Liebe Leser & Leserinnen, ich wünsche Ihnen einen schönen, wenn auch regnerischen, Feiertag (so zumindest hier in Basel). Was die letzten Tage passiert ist: NVIDIA baut Infrastruktur für agentische Systeme, Google schiebt Gemini tiefer in Geräte und Schnittstellen, Brüssel verhandelt über Modellzugang, und Googles Sicherheitsbericht zeigt, wie KI bereits in Angriffsworkflows auftaucht. Dieses KI-Briefing zeigt: KI bewegt sich aus Pilotprojekten in operative Schichten. Die Fragen, die dabei entstehen, sind technischer, wirtschaftlicher, juristischer und sicherheitspolitischer Natur zugleich.
KI-Briefing: NVIDIA baut Agenten-Infrastruktur
NVIDIA hat in den vergangenen Tagen mehrere Schritte unternommen, die zusammen ein klares Bild ergeben. Mit dem Hermes-Projekt zeigt das Unternehmen, wie Agenten auf RTX-PCs und dem DGX Spark lokal verbessert und an Aufgaben angepasst werden können. Das ist nicht mit dem vollständigen Training neuer Basismodelle zu verwechseln; relevant ist hier vor allem die lokale Iteration von Agenten-Workflows ohne ständige Cloud-Abhängigkeit. Parallel dazu arbeitet NVIDIA mit Ineffable Intelligence an Infrastruktur für Reinforcement Learning, also an Systemen, die agentische Modelle über Erfahrung und Rückkopplung verbessern sollen. Der Fokus verschiebt sich damit vom reinen Ausführen hin zum Lernen im Betrieb.

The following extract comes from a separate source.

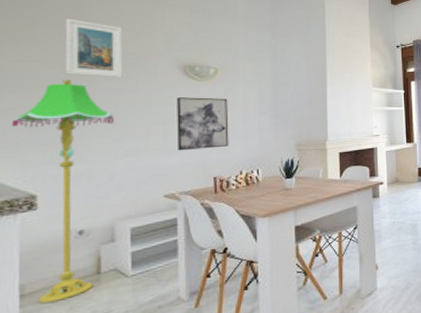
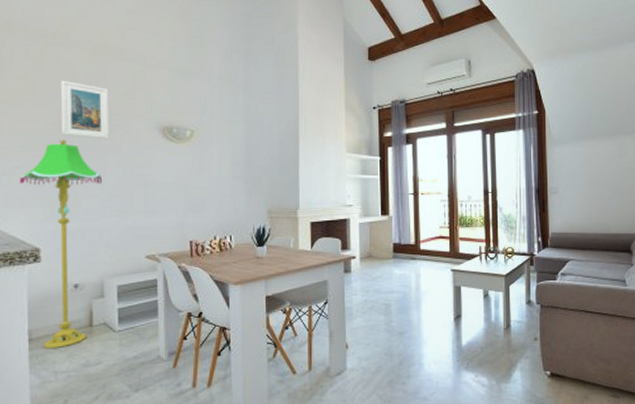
wall art: present [176,97,229,151] -> none [156,159,204,213]

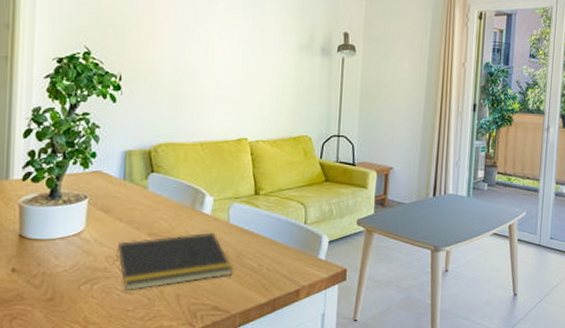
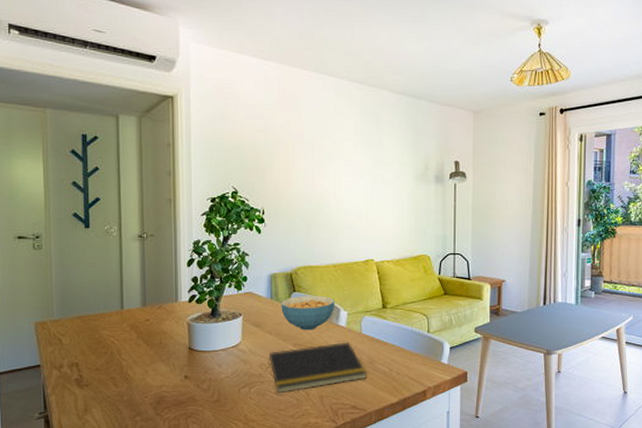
cereal bowl: none [135,177,200,218] -> present [281,295,335,331]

Der dritte Schritt geht in Richtung Enterprise: In Partnerschaft mit SAP bringt NVIDIA spezialisierte Agenten in das SAP-Ökosystem. Der Fokus liegt auf Vertrauen und Kontrollierbarkeit, also genau den Eigenschaften, die Unternehmen brauchen, wenn KI-Agenten in Kernprozesse wie ERP oder Supply Chain eingreifen. Für den DACH-Markt, in dem SAP tief verwurzelt ist, hat diese Partnerschaft direkten operativen Bezug. Einen aktuellen Überblick über Agenten-Frameworks bietet der KI-Agenten-Vergleich auf AISyndicate; die organisatorische Perspektive vertieft der Beitrag zu KI-Agenten im Unternehmenseinsatz.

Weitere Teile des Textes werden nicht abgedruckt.